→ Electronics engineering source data
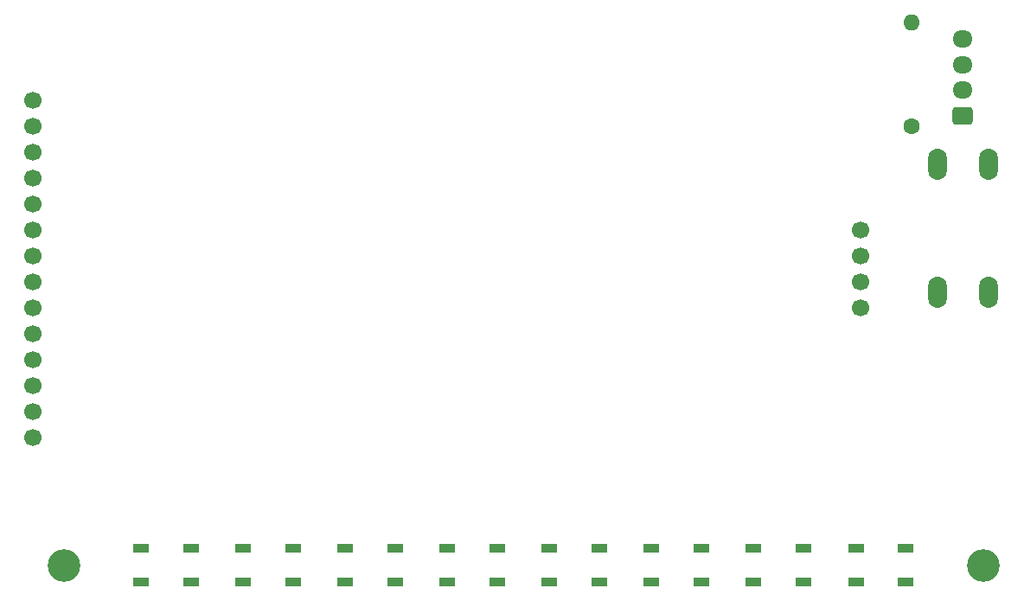
<source format=gbr>
%TF.GenerationSoftware,KiCad,Pcbnew,7.0.9*%
%TF.CreationDate,2025-01-19T18:06:07+09:00*%
%TF.ProjectId,06-UI,30362d55-492e-46b6-9963-61645f706362,rev?*%
%TF.SameCoordinates,Original*%
%TF.FileFunction,Soldermask,Top*%
%TF.FilePolarity,Negative*%
%FSLAX46Y46*%
G04 Gerber Fmt 4.6, Leading zero omitted, Abs format (unit mm)*
G04 Created by KiCad (PCBNEW 7.0.9) date 2025-01-19 18:06:07*
%MOMM*%
%LPD*%
G01*
G04 APERTURE LIST*
G04 Aperture macros list*
%AMRoundRect*
0 Rectangle with rounded corners*
0 $1 Rounding radius*
0 $2 $3 $4 $5 $6 $7 $8 $9 X,Y pos of 4 corners*
0 Add a 4 corners polygon primitive as box body*
4,1,4,$2,$3,$4,$5,$6,$7,$8,$9,$2,$3,0*
0 Add four circle primitives for the rounded corners*
1,1,$1+$1,$2,$3*
1,1,$1+$1,$4,$5*
1,1,$1+$1,$6,$7*
1,1,$1+$1,$8,$9*
0 Add four rect primitives between the rounded corners*
20,1,$1+$1,$2,$3,$4,$5,0*
20,1,$1+$1,$4,$5,$6,$7,0*
20,1,$1+$1,$6,$7,$8,$9,0*
20,1,$1+$1,$8,$9,$2,$3,0*%
G04 Aperture macros list end*
%ADD10O,1.950000X1.700000*%
%ADD11RoundRect,0.250000X0.725000X-0.600000X0.725000X0.600000X-0.725000X0.600000X-0.725000X-0.600000X0*%
%ADD12C,1.700000*%
%ADD13O,1.850000X3.048000*%
%ADD14O,1.600000X1.600000*%
%ADD15C,1.600000*%
%ADD16C,3.200000*%
%ADD17R,1.500000X0.900000*%
G04 APERTURE END LIST*
D10*
%TO.C,J1*%
X143000000Y-55500000D03*
X143000000Y-58000000D03*
X143000000Y-60500000D03*
D11*
X143000000Y-63000000D03*
%TD*%
D12*
%TO.C,U2*%
X133000000Y-81810000D03*
X133000000Y-79270000D03*
X133000000Y-76730000D03*
X133000000Y-74190000D03*
X52000000Y-61490000D03*
X52000000Y-64030000D03*
X52000000Y-66570000D03*
X52000000Y-69110000D03*
X52000000Y-71650000D03*
X52000000Y-74190000D03*
X52000000Y-76730000D03*
X52000000Y-79270000D03*
X52000000Y-81810000D03*
X52000000Y-84350000D03*
X52000000Y-86890000D03*
X52000000Y-89430000D03*
X52000000Y-91970000D03*
X52000000Y-94510000D03*
%TD*%
D13*
%TO.C,SW1*%
X140500000Y-80240000D03*
X140500000Y-67740000D03*
X145500000Y-80240000D03*
X145500000Y-67740000D03*
%TD*%
D14*
%TO.C,R1*%
X138000000Y-53840000D03*
D15*
X138000000Y-64000000D03*
%TD*%
D16*
%TO.C,H2*%
X145000000Y-107000000D03*
%TD*%
%TO.C,H1*%
X55000000Y-107000000D03*
%TD*%
D17*
%TO.C,D8*%
X132550000Y-105350000D03*
X132550000Y-108650000D03*
X137450000Y-108650000D03*
X137450000Y-105350000D03*
%TD*%
%TO.C,D7*%
X122550000Y-105350000D03*
X122550000Y-108650000D03*
X127450000Y-108650000D03*
X127450000Y-105350000D03*
%TD*%
%TO.C,D6*%
X112550000Y-105350000D03*
X112550000Y-108650000D03*
X117450000Y-108650000D03*
X117450000Y-105350000D03*
%TD*%
%TO.C,D5*%
X102550000Y-105350000D03*
X102550000Y-108650000D03*
X107450000Y-108650000D03*
X107450000Y-105350000D03*
%TD*%
%TO.C,D4*%
X92550000Y-105350000D03*
X92550000Y-108650000D03*
X97450000Y-108650000D03*
X97450000Y-105350000D03*
%TD*%
%TO.C,D3*%
X82550000Y-105350000D03*
X82550000Y-108650000D03*
X87450000Y-108650000D03*
X87450000Y-105350000D03*
%TD*%
%TO.C,D2*%
X72550000Y-105350000D03*
X72550000Y-108650000D03*
X77450000Y-108650000D03*
X77450000Y-105350000D03*
%TD*%
%TO.C,D1*%
X62550000Y-105350000D03*
X62550000Y-108650000D03*
X67450000Y-108650000D03*
X67450000Y-105350000D03*
%TD*%
M02*

</source>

→ Exercise aim
Every line of the data above is to be repeated exactly; the images are to be left out.

→ Written answer
<source format=gbr>
%TF.GenerationSoftware,KiCad,Pcbnew,7.0.9*%
%TF.CreationDate,2025-01-19T18:06:07+09:00*%
%TF.ProjectId,06-UI,30362d55-492e-46b6-9963-61645f706362,rev?*%
%TF.SameCoordinates,Original*%
%TF.FileFunction,Soldermask,Top*%
%TF.FilePolarity,Negative*%
%FSLAX46Y46*%
G04 Gerber Fmt 4.6, Leading zero omitted, Abs format (unit mm)*
G04 Created by KiCad (PCBNEW 7.0.9) date 2025-01-19 18:06:07*
%MOMM*%
%LPD*%
G01*
G04 APERTURE LIST*
G04 Aperture macros list*
%AMRoundRect*
0 Rectangle with rounded corners*
0 $1 Rounding radius*
0 $2 $3 $4 $5 $6 $7 $8 $9 X,Y pos of 4 corners*
0 Add a 4 corners polygon primitive as box body*
4,1,4,$2,$3,$4,$5,$6,$7,$8,$9,$2,$3,0*
0 Add four circle primitives for the rounded corners*
1,1,$1+$1,$2,$3*
1,1,$1+$1,$4,$5*
1,1,$1+$1,$6,$7*
1,1,$1+$1,$8,$9*
0 Add four rect primitives between the rounded corners*
20,1,$1+$1,$2,$3,$4,$5,0*
20,1,$1+$1,$4,$5,$6,$7,0*
20,1,$1+$1,$6,$7,$8,$9,0*
20,1,$1+$1,$8,$9,$2,$3,0*%
G04 Aperture macros list end*
%ADD10O,1.950000X1.700000*%
%ADD11RoundRect,0.250000X0.725000X-0.600000X0.725000X0.600000X-0.725000X0.600000X-0.725000X-0.600000X0*%
%ADD12C,1.700000*%
%ADD13O,1.850000X3.048000*%
%ADD14O,1.600000X1.600000*%
%ADD15C,1.600000*%
%ADD16C,3.200000*%
%ADD17R,1.500000X0.900000*%
G04 APERTURE END LIST*
D10*
%TO.C,J1*%
X143000000Y-55500000D03*
X143000000Y-58000000D03*
X143000000Y-60500000D03*
D11*
X143000000Y-63000000D03*
%TD*%
D12*
%TO.C,U2*%
X133000000Y-81810000D03*
X133000000Y-79270000D03*
X133000000Y-76730000D03*
X133000000Y-74190000D03*
X52000000Y-61490000D03*
X52000000Y-64030000D03*
X52000000Y-66570000D03*
X52000000Y-69110000D03*
X52000000Y-71650000D03*
X52000000Y-74190000D03*
X52000000Y-76730000D03*
X52000000Y-79270000D03*
X52000000Y-81810000D03*
X52000000Y-84350000D03*
X52000000Y-86890000D03*
X52000000Y-89430000D03*
X52000000Y-91970000D03*
X52000000Y-94510000D03*
%TD*%
D13*
%TO.C,SW1*%
X140500000Y-80240000D03*
X140500000Y-67740000D03*
X145500000Y-80240000D03*
X145500000Y-67740000D03*
%TD*%
D14*
%TO.C,R1*%
X138000000Y-53840000D03*
D15*
X138000000Y-64000000D03*
%TD*%
D16*
%TO.C,H2*%
X145000000Y-107000000D03*
%TD*%
%TO.C,H1*%
X55000000Y-107000000D03*
%TD*%
D17*
%TO.C,D8*%
X132550000Y-105350000D03*
X132550000Y-108650000D03*
X137450000Y-108650000D03*
X137450000Y-105350000D03*
%TD*%
%TO.C,D7*%
X122550000Y-105350000D03*
X122550000Y-108650000D03*
X127450000Y-108650000D03*
X127450000Y-105350000D03*
%TD*%
%TO.C,D6*%
X112550000Y-105350000D03*
X112550000Y-108650000D03*
X117450000Y-108650000D03*
X117450000Y-105350000D03*
%TD*%
%TO.C,D5*%
X102550000Y-105350000D03*
X102550000Y-108650000D03*
X107450000Y-108650000D03*
X107450000Y-105350000D03*
%TD*%
%TO.C,D4*%
X92550000Y-105350000D03*
X92550000Y-108650000D03*
X97450000Y-108650000D03*
X97450000Y-105350000D03*
%TD*%
%TO.C,D3*%
X82550000Y-105350000D03*
X82550000Y-108650000D03*
X87450000Y-108650000D03*
X87450000Y-105350000D03*
%TD*%
%TO.C,D2*%
X72550000Y-105350000D03*
X72550000Y-108650000D03*
X77450000Y-108650000D03*
X77450000Y-105350000D03*
%TD*%
%TO.C,D1*%
X62550000Y-105350000D03*
X62550000Y-108650000D03*
X67450000Y-108650000D03*
X67450000Y-105350000D03*
%TD*%
M02*

</source>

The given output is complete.